The headteacher of a school resisting academy status has resigned after it was placed in special measures.
Downhills Primary School in Haringey, north London, was judged inadequate in the latest inspection by Ofsted, which was ordered by Education Secretary Michael Gove.
The Department for Education said the school, last placed in special measures in 2002, had struggled to obtain the required standards for years and that the independent inspection was necessary.
However, the school previously claimed that Mr Gove was illegally attempting to force academy status on the school and that attainment records, and an interim Ofsted report last September, suggested standards were improving.
The school's governing body confirmed headteacher Leslie Church's resignation adding that the governors intended to stay in place while decisions are made about the future of Downhills.

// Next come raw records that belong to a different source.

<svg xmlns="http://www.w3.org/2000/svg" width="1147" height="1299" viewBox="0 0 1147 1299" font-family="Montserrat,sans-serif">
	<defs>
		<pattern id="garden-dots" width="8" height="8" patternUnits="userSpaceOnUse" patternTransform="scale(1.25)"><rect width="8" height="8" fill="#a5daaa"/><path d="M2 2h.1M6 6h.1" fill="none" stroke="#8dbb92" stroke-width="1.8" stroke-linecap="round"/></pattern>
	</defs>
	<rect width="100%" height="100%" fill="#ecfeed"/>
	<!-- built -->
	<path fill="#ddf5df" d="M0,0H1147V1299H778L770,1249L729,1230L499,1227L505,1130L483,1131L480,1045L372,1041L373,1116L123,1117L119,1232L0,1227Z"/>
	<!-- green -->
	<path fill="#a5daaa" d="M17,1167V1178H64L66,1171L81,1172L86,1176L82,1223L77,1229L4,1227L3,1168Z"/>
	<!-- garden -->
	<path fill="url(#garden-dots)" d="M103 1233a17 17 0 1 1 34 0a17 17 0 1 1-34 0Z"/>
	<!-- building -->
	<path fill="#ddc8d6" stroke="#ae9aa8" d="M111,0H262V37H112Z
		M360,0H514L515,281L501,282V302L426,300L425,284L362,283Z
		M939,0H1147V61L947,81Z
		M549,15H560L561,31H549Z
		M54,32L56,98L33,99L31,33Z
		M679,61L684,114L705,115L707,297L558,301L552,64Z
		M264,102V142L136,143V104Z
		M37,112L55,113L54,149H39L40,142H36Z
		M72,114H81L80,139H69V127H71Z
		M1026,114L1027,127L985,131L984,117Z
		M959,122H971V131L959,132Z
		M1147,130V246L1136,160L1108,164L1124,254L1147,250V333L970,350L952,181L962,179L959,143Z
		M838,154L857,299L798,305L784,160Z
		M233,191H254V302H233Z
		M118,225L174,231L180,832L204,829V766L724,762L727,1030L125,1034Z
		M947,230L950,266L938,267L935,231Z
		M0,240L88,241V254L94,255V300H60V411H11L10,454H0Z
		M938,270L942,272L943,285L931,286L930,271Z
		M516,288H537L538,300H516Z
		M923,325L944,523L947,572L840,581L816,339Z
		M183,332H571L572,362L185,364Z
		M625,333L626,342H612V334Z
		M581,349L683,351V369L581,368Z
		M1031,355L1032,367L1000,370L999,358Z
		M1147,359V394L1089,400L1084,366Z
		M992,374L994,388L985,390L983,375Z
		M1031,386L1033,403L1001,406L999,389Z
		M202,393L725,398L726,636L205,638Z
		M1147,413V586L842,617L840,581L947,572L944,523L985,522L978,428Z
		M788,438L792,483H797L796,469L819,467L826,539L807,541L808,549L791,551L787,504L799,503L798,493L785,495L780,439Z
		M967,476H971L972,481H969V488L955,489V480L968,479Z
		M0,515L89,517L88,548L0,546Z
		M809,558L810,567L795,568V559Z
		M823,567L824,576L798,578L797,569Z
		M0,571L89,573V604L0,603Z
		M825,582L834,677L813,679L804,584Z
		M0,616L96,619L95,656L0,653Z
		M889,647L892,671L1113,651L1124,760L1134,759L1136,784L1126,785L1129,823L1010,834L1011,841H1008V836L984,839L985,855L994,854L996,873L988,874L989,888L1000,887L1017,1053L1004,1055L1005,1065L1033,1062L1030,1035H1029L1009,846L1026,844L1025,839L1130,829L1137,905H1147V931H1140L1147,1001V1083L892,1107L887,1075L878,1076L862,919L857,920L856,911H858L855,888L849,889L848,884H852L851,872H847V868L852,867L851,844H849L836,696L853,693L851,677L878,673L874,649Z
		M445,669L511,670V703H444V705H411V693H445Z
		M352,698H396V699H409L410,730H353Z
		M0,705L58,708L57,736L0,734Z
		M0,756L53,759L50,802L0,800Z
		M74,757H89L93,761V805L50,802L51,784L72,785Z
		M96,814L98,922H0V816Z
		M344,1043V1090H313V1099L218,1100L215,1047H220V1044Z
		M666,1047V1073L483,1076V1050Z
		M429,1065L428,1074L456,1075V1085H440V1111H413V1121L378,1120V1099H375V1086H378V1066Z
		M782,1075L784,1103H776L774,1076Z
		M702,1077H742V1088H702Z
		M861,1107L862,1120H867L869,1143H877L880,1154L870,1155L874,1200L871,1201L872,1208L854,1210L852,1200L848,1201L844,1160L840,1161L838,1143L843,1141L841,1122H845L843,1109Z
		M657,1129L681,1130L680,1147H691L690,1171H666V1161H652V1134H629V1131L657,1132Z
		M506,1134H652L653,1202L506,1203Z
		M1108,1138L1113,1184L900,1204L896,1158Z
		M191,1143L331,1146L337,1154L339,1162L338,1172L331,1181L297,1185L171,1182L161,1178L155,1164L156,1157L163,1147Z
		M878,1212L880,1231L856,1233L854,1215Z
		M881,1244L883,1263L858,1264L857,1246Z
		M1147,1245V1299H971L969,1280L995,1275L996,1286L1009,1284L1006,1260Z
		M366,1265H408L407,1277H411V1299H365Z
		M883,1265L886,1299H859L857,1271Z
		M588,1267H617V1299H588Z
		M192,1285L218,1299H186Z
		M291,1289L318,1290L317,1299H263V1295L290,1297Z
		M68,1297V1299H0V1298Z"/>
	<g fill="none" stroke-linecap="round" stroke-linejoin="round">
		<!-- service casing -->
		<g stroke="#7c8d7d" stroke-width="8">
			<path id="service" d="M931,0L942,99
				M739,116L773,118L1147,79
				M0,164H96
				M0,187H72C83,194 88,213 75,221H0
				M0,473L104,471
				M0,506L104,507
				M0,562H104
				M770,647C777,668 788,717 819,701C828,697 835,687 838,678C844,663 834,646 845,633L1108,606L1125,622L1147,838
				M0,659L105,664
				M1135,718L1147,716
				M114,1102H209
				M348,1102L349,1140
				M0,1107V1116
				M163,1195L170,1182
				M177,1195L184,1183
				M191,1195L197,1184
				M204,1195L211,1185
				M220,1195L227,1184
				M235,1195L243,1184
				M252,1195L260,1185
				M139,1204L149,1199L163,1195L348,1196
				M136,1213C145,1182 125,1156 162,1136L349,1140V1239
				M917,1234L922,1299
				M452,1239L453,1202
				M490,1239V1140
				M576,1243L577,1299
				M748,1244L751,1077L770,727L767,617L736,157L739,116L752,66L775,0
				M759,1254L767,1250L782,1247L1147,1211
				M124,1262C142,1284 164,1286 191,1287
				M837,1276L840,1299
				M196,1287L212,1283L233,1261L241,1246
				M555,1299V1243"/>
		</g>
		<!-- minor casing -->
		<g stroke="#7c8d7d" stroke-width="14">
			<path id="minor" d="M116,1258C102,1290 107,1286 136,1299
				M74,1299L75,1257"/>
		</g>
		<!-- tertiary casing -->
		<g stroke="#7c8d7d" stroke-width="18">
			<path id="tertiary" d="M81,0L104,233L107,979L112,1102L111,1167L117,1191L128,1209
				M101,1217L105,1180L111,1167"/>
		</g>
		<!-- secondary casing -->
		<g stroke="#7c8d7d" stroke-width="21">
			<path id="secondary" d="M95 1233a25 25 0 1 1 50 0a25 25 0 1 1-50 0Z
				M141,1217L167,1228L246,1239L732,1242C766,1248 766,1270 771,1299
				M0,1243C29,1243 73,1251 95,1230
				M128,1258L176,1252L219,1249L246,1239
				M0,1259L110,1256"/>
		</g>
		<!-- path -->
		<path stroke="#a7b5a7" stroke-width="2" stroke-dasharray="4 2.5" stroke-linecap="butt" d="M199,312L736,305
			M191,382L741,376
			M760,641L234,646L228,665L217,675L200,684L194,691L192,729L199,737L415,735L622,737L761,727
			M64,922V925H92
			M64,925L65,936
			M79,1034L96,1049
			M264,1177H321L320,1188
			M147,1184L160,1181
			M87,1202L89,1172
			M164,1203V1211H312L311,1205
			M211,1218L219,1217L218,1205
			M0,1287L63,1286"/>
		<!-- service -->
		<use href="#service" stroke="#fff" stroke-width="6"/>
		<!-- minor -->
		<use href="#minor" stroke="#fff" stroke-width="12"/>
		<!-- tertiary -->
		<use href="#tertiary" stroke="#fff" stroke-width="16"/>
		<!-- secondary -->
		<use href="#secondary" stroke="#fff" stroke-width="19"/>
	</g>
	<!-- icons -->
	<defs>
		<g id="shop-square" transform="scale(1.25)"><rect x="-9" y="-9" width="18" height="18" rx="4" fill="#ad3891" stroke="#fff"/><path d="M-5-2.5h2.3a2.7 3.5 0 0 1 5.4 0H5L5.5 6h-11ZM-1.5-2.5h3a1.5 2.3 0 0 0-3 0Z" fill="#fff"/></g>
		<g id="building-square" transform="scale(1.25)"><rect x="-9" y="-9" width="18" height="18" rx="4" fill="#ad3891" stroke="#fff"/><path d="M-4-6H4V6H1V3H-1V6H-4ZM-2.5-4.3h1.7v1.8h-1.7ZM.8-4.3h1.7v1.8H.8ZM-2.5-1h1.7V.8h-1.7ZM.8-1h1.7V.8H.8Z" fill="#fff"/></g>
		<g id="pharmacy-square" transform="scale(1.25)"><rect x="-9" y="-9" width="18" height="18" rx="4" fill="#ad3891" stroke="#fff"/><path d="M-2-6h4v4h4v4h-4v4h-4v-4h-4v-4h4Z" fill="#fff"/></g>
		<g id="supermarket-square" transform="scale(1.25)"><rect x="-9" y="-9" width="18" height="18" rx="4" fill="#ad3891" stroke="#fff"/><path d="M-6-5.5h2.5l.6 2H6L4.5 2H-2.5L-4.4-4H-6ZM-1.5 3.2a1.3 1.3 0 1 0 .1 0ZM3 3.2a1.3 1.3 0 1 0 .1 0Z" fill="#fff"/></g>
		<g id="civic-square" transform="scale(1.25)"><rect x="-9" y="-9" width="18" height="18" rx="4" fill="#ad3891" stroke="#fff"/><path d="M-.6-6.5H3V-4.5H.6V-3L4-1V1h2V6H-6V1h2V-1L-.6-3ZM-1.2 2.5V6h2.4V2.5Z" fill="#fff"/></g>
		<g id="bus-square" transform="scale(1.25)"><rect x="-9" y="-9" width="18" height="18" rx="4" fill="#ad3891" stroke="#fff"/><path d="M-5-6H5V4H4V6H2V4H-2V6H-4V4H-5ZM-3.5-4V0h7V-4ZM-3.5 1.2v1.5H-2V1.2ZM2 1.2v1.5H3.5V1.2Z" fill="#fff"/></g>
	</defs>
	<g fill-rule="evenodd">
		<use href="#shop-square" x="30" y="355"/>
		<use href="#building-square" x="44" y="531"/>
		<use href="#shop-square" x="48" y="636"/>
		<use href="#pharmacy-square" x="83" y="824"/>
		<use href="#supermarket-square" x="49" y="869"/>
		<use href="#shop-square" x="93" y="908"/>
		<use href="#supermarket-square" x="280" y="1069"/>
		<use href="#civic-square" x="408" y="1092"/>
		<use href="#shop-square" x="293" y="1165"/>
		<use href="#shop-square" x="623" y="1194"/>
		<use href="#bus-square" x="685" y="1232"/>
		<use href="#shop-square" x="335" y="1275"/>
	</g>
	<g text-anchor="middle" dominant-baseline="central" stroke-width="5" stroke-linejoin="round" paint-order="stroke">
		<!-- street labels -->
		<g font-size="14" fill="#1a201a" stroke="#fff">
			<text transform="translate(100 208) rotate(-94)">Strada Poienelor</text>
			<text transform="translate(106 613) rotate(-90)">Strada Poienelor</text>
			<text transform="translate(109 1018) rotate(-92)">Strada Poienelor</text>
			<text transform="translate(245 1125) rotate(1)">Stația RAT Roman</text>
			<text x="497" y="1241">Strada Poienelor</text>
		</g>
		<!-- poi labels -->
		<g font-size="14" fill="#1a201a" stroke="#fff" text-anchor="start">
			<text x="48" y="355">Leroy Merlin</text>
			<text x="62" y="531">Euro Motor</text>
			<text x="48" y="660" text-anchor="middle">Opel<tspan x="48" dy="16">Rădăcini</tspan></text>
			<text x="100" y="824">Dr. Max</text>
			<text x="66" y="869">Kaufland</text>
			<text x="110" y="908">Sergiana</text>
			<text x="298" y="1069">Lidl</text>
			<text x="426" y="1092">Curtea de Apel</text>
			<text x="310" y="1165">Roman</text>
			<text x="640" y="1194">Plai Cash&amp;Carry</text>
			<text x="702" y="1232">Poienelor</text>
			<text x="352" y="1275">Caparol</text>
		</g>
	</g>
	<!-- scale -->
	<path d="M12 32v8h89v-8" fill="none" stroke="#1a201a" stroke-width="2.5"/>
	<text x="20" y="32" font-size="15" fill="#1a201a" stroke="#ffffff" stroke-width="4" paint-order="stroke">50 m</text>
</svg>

In a statement they expressed "gratitude for the work" Mr Church had done, and added: "For personal reasons Leslie has decided to step down from his post as headteacher from Friday.
"Leslie's resignation was reluctantly accepted. Leslie is tremendously popular with parents, staff and children and retains the full support of the governing body. We wish him every success for the future."

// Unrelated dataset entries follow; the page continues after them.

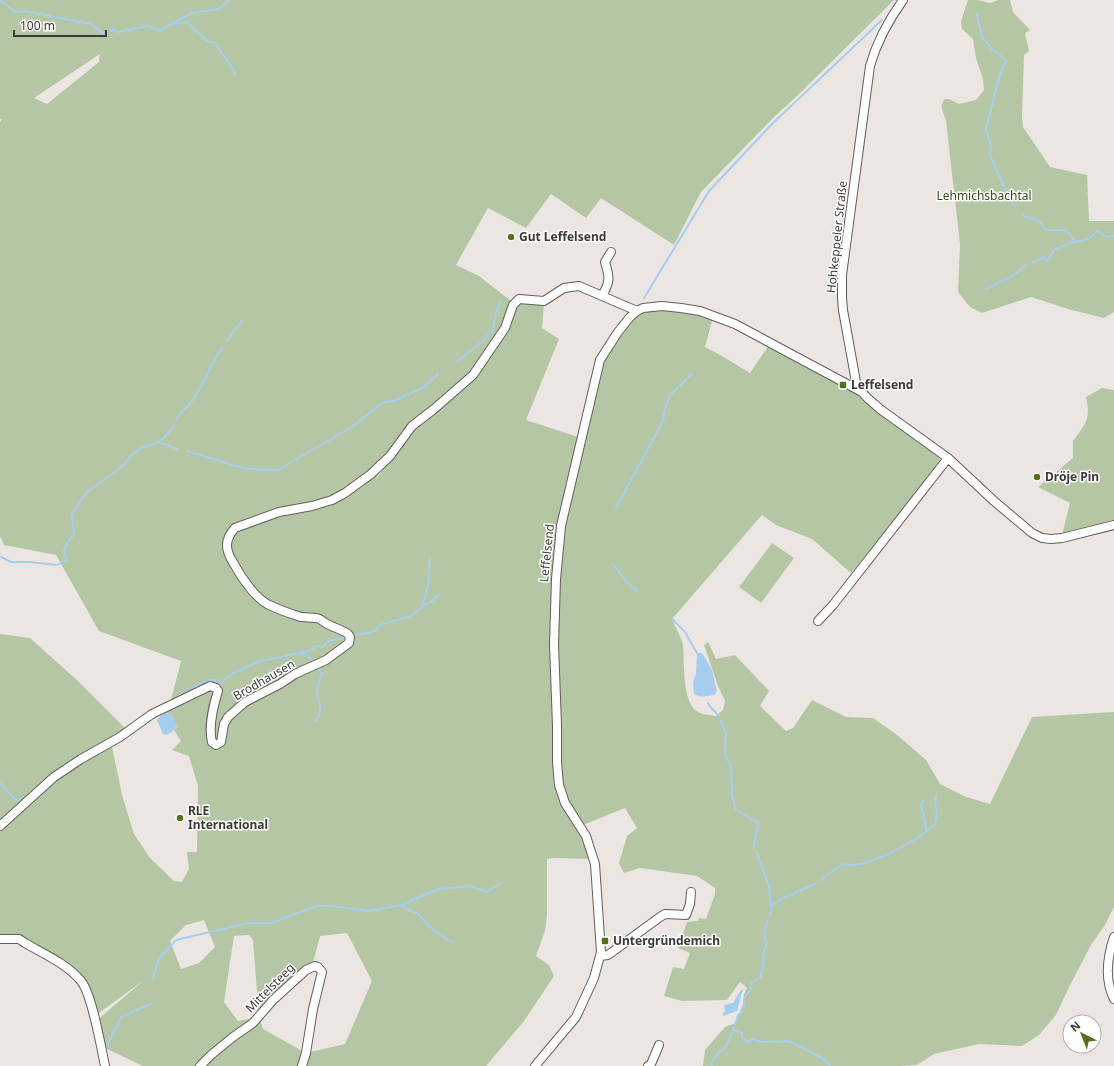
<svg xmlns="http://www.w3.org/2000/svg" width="1114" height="1066" font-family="'Noto Sans',sans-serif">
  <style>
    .green { fill: #b5c6a5; fill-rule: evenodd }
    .water { fill: #a7cdee }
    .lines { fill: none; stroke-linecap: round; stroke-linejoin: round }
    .stream { stroke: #a7cdee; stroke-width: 2 }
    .minor-casing { stroke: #645f5b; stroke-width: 10 }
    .minor { stroke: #fff; stroke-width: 8 }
    .poi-dot { fill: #576e1f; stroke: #fff; stroke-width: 1.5 }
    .labels { text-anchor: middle; stroke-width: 3; stroke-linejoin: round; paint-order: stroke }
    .park-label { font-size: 12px; fill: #354f13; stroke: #fff }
    .poi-label { font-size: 12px; font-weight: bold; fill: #3c3a38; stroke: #fff; text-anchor: start }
    .street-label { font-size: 12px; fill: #3c3a38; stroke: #fff }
  </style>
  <rect width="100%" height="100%" fill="#ece6e2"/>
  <path class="green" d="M0 0H894L797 96 774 117 701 192 674 245 601 198 586 218 551 194 526 228 488 208 456 265 479 276 511 301 508 314 477 375 512 324 515 308 520 304 525 303 544 304 542 328 559 339 526 420 578 437 557 526 552 580 559 579 564 526 603 365C605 361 606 355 609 351 614 340 634 313 645 311 665 306 693 314 713 317L705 347 722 356 750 373 769 345 856 393 882 416 939 454 940 464 851 573 812 539 776 525 762 515 672 619C675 627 681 636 683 645 685 662 681 702 698 712 704 715 710 715 716 716L723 710 725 701 718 686 704 645 708 642 716 659 735 655 769 691 760 706 786 731 793 728 812 700 846 717 873 718 896 734 926 760 940 784 966 797 990 804 1032 717 1114 712V907L1105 925 1091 945 1070 985 1056 1015 1039 1035 1022 1046 979 1044 934 1054 917 1065 899 1066H703L705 1050 725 1027 736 1023 743 1004 744 994 747 988 740 982 727 1000 682 1001 664 996 673 967 684 969 690 953 678 948 687 922 698 921 699 918 706 919 715 894V888L697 876 640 868 624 873 619 863 627 836 637 828 625 808 578 827 590 859 554 858 547 859V915L545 931 536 956 549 965 554 976 524 1021 486 1066H143L101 1046 96 1021 143 981 96 1015 88 989 21 938 0 935V634L30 638 79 682 128 731 111 742 122 795 134 834 150 858 174 881 182 882 189 869 187 852H197L198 786 189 756 172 750 181 741 174 730 177 726 169 713H165V710L170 704 181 661 99 631 56 555 4 545 0 536V122L2 119H0ZM100 54 99 62 47 104 34 98ZM403 430 408 433 392 458 376 479 387 453ZM204 920 215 947 199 963 181 969 170 941 186 925ZM347 933 372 981 345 1044 306 1053 263 1029 259 1017 312 966 320 936ZM249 935 253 940 259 1017 238 1021 224 1002 234 936Z
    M968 0H978L990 3 998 0H1010L1013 12 1030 30 1025 33 1029 51 1024 55 1022 116 1023 127 1050 167 1087 175 1089 221H1114V312L1104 318 1068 309 1031 297 982 313 970 307 958 292 960 244 946 121C944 113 938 106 945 99H949L959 104 976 100 984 90 983 79 976 58 973 39 962 29 961 21Z
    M1102 388 1114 390V522L1062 535 1070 503 1038 487 1073 458V441C1086 423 1091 420 1086 397Z
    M772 543 794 558 761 603 739 587Z"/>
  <path class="water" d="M697 652 703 654 712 670 717 691 714 695C707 696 700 698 694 694L693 682 696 674Z
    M169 713C174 715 175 721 177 726L172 732 166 735 163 734 157 720 162 714Z
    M743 989 737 1011 723 1016V1013L725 1012 724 1005 733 1003 740 991Z"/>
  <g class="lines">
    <path class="stream" d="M0 0 15 12 25 11 90 24 105 34 114 29 118 32 148 26 159 31 192 13 219 9 230 0
      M977 15 982 37 992 49 1006 60 1000 74 986 129 991 145 990 155 1007 194 1015 207
      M175 24 187 22 207 41 215 43 233 69 235 74
      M1022 213 1024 216 1039 221 1046 230H1066L1075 242 1089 239 1098 231 1107 237 1114 236
      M1033 262 1044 257 1047 261 1055 249 1074 242
      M986 289 1014 275 1025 266
      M644 298 709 191 771 125 882 20
      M227 341 242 321
      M457 362 484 340 493 329 496 312 501 301
      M176 420C180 412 187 408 192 401 205 384 210 364 222 348
      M159 442 171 430 173 426
      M187 451 247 469 278 470 355 425 382 403 396 400 424 387 438 374
      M616 508 663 421 665 409 670 395 692 374
      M1 557 11 562H30L57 565 66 560 64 549 74 534 72 514 86 493 124 465 131 455 142 448 159 442 177 449
      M613 564 627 582 638 592
      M423 605 431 602 439 594
      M672 619 685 632 697 653
      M356 635 375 631 380 625 408 617 422 608 428 586 430 558
      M302 652 314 661
      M172 700 207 680H217L221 683 231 674 261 661 309 651 316 646 322 647 328 641 344 638
      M708 703C710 709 715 710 719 716
      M315 721C324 710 319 705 317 693 317 686 320 679 322 673L318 667
      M721 721 726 734 725 753 728 761 731 765 732 794 736 810 758 823 754 846
      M56 771 70 761
      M0 783 16 800H22L24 799
      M923 801 921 805 927 831
      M756 851 769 886 771 911 770 916
      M821 881 824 877 843 864 854 865 866 863 893 852 920 836 935 824 937 811 935 804 936 796
      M401 905 408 910 417 913 430 927 437 933 441 934 445 938 452 942
      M770 907 781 899 815 884
      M153 979 158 960 176 940 248 923H272L316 906H331L369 911 401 905 439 889 469 886 486 892 502 883
      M733 1031 742 1032V1037L747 1042 753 1039 762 1042 789 1041 824 1059 830 1066
      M105 1050 121 1017 151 1004
      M712 1066 711 1064 718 1053 725 1048 733 1031 738 1015C749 1008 739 999 750 991L752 982 761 977V972L763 970C765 958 760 956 767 944 763 938 765 926 768 920"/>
    <g class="minor-casing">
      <path id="minor" d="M903 0C888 21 877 41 870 66L842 275V298L843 310 856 382C861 394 871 401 880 409L948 458 994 501 1032 533 1042 538 1051 539 1062 538 1114 525
        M602 296C610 282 610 278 605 262L611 252
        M818 621 833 605 948 458
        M0 826 54 777 81 759 120 737 152 714 210 686 216 688 218 691C213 707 208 726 212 742L216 745 221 742 224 724 228 717 245 702 280 684 295 674 326 660 349 643 350 637 348 634C341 629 331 627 324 622 321 620 319 618 316 618 310 617 303 618 298 616 288 613 278 609 269 605 255 598 241 577 234 564 225 550 224 540 235 528L279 512 312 506 332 500 345 493 371 474 390 456 412 426 434 409 473 375 505 328 513 305 519 299 544 301 564 288 579 286 637 311
        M1114 937C1107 958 1104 979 1114 999
        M0 939H19L25 943C44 954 67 964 81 981 92 994 101 1047 105 1066
        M600 956 608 955 660 917 665 914 686 915 690 904 691 892
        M200 1066 211 1055 233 1037 253 1023 273 1000 306 970 315 966 318 967 322 972 313 1009 306 1053 302 1066
        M535 1066 576 1017 594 978 601 952 595 864 586 836 565 803 559 785 557 762V726L554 644 556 579 561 526 600 360 618 332 630 317 637 311 643 308 662 306 681 308 700 311 735 324 862 392
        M648 1066 651 1064 659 1045"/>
    </g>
    <use href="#minor" class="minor"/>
  </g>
  <g class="poi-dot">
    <circle cx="511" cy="237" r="4"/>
    <rect x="839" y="381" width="8" height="8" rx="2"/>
    <circle cx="1037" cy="477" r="4"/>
    <circle cx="180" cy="818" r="4"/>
    <rect x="601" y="937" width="8" height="8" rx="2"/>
  </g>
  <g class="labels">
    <g class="park-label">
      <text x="984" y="200">Lehmichsbachtal</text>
    </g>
    <g class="poi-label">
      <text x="519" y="241">Gut Leffelsend</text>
      <text x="851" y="389">Leffelsend</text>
      <text x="1045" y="481">Dröje Pin</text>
      <text x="188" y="815">RLE<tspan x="188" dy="14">International</tspan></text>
      <text x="613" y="945">Untergründemich</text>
    </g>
    <g class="street-label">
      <text transform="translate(837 237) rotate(-84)" y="4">Hohkeppeler Straße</text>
      <text transform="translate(547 553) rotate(-84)" y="4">Leffelsend</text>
      <text transform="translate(264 680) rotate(-30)" y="4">Brodhausen</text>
      <text transform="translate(270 988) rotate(-45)" y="4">Mittelsteeg</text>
    </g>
  </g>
  <g transform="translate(1082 1034) rotate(318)"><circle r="19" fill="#ffffff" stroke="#b1b0af"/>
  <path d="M0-3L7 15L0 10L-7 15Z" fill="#576e1f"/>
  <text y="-6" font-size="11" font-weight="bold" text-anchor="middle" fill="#3c3a38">N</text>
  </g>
  <path d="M14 30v6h92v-6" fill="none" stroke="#3c3a38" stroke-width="2"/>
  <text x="20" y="30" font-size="12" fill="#3c3a38" stroke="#ffffff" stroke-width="3" paint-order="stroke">100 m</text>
</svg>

The statement said there is strong support for the school and governing body from pupils' parents and the wider community and that "immediate action" was being taken to deal with the failings.
They said: "At a meeting of the governors yesterday it was agreed that Haringey Council and the senior leadership team would work with us to prepare a remedial action team which is robust and measurable.
"It was also agreed to appoint a mentor headteacher from an outstanding school to assist our interim headteacher.
"We recognise the work that has to be done in improving standards for all of our pupils and now wish to concentrate on addressing the concerns that have been raised by Ofsted with the support of our local authority."
The governors have written to Mr Gove to ask for a meeting to discuss the future of the school, which is in one of London's most deprived boroughs.
They added: "It remains our position that any restructuring of the school should not be imposed from above unless and until there has been a full consultation with parents, staff and the local community."
The school, which is more than 100 years old, last came out of special measures in 2005 but in January 2010 was told by Ofsted that "significant improvement" was needed.
A spokeswoman for the Department for Education said: "We will need to see the final Ofsted judgment before any decision about the future of Downhills is made.
"We have been clear that we consider academy status to be the best way to improve schools that are consistently underperforming.
"Academies have already turned around hundreds of struggling secondary schools across the country and are improving their results at twice the national average rate. We can't just stand by and do nothing when schools are sub-standard year after year."